Dans la chambre obscure

C'est un rêve d'images et de musique destiné à la jeunesse que ce Stereoptik,signé Romain Bermond et Jean-Baptiste Maillet, qui célèbrent par la reprise de ce spectacle au Théâtre de la Ville, les dix ans de leur compagnie, avant une création l'année prochaine.
Par Oriane Jeancourt Galignani
le Lundi 01 Octobre 2018

stéreoptik
Une main qui apparaît à l'image, des traits qui s'ébauchent sous nos yeux, un dessin de fusain, de peinture, de sable, sur une musique d'électro-jazz. L'enfant à côté de moi murmure c'est une ville, c'est une femme, c'est la lune, ce sont des extra-terrestres...De l'autre côté de la scène, l'homme-orchestre passe du clavier à la guitare, de l'harmonica au bruitage, pour faire naître ce ciné-concert si singulier.
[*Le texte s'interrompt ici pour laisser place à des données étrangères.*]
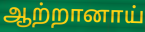
ஆற்றானாய்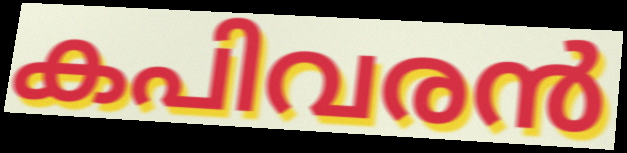
കപിവരൻ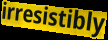
irresistibly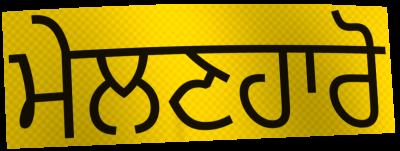
ਮੇਲਣਹਾਰੋ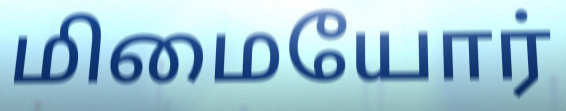
மிமையோர்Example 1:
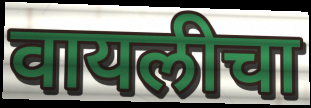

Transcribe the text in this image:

वायलीचा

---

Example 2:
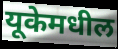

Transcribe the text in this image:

यूकेमधील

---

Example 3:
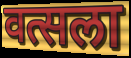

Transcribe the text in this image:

वत्सला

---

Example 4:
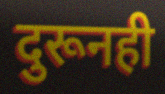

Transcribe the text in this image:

दुरूनही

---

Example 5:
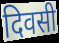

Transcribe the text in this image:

दिवसी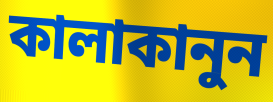
কালাকানুন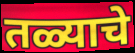
तळ्याचेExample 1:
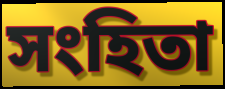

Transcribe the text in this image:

সংহিতা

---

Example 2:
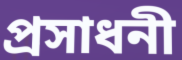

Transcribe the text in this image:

প্রসাধনী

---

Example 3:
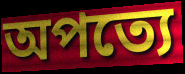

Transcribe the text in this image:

অপত্যে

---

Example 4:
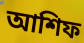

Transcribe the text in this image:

আশিফ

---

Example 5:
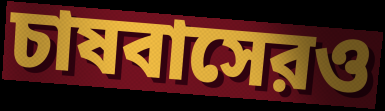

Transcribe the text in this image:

L'enfant à côté de moi suit les dessins qui s'ébauchent à l'écran par l'art de Jean-Baptiste Maillet, avec une ferveur digne d'un film à suspens. Et quoi ? Quel est le secret de ce spectacle qui hypnotise les enfants une heure durant ? De ce Stereoptik, qui par ce nom, avoue son désir de retenir les yeux, et les oreilles de son public ? 
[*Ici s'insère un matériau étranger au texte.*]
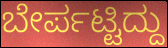
ಬೇರ್ಪಟ್ಟಿದ್ದು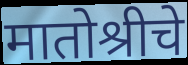
मातोश्रीचेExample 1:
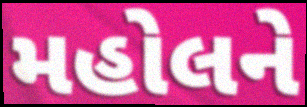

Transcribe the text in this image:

મહોલને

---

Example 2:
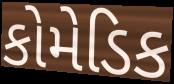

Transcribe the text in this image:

કોમેડિક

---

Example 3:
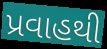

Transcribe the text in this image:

પ્રવાહથી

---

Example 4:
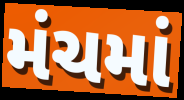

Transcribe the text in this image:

મંચમાં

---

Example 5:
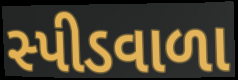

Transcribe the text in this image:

સ્પીડવાળા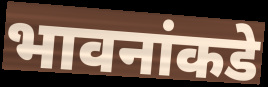
भावनांकडेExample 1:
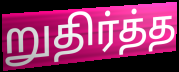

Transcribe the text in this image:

றுதிர்த்த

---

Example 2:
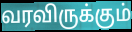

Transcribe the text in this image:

வரவிருக்கும்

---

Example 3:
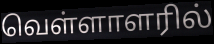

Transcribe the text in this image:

வெள்ளாளரில்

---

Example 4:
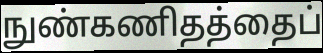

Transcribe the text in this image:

நுண்கணிதத்தைப்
Le secret est justement de révéler le secret. Et y-a-t-il quelque-chose de plus désirable pour les enfants que de connaitre un secret ? Stereoptik les fait pénétrer dans la pièce jusque là interdite : la chambre obscure de la création. Les enfants ne sont pas spectateurs, ils sont invités à suivre le film en train de se créer. Ces dessins deviennent peu à peu des planches pour un film d'animation qui prend vie sous leurs yeux. Une chanteuse de jazz est enlevée par des extra-terrestres, en est-elle si malheureuse ? Le spectacle joue avec les genres, nous sommes tour à tour dans la ligne de Matisse, les « bing » et « bang » des super-héros de Marvel, la simplicité enfantine d'un dessin au crayon, la grâce éphémère de visages dans le sable. Ne nous y trompons pas, il y a une maestria à alterner ainsi techniques, et rythmes, à sans cesse surprendre le spectateur, à lui faire suivre ce récit poétique et burlesque, sans qu'un mot ne soit prononcé. 

Il y a une grâce dans ce retour aux gestes de l'illusionniste qui se place parmi les enfants, tournant la manivelle d'un rêve qui est le sien.
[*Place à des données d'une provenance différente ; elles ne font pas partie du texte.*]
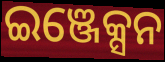
ଇଞ୍ଜେକ୍ସନ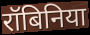
रॉबिनियाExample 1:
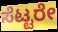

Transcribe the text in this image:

ಸೆಟ್ಟರೇ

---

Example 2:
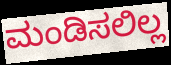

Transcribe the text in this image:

ಮಂಡಿಸಲಿಲ್ಲ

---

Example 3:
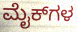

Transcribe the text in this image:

ಮೈಕ್‌ಗಳ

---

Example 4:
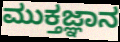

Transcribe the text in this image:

ಮುಕ್ತಜ್ಞಾನ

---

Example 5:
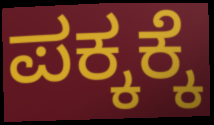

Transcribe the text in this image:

ಪಕ್ಕಕ್ಕೆ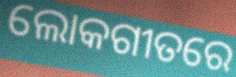
ଲୋକଗୀତରେ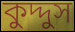
কুদ্দুস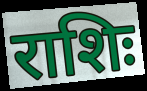
राशिः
Nul doute, que le spectre de George Méliès plane sur ce travail que mènent depuis dix ans les deux artistes, et qu'ils poursuivent, en résidence au Théâtre de la Ville, où ils présenteront une création l'année prochaine. Un hommage au premier cinéma de l'illusion, et de la prestidigitation qui réaffirme ce lien premier de la scène et de l'image, émerveillement pour les enfants, et les adultes, et de nouveau si présent, et si actif dans le théâtre contemporain.

Stereoptik,jusqu'au 7 octobre à l'Espace Cardin.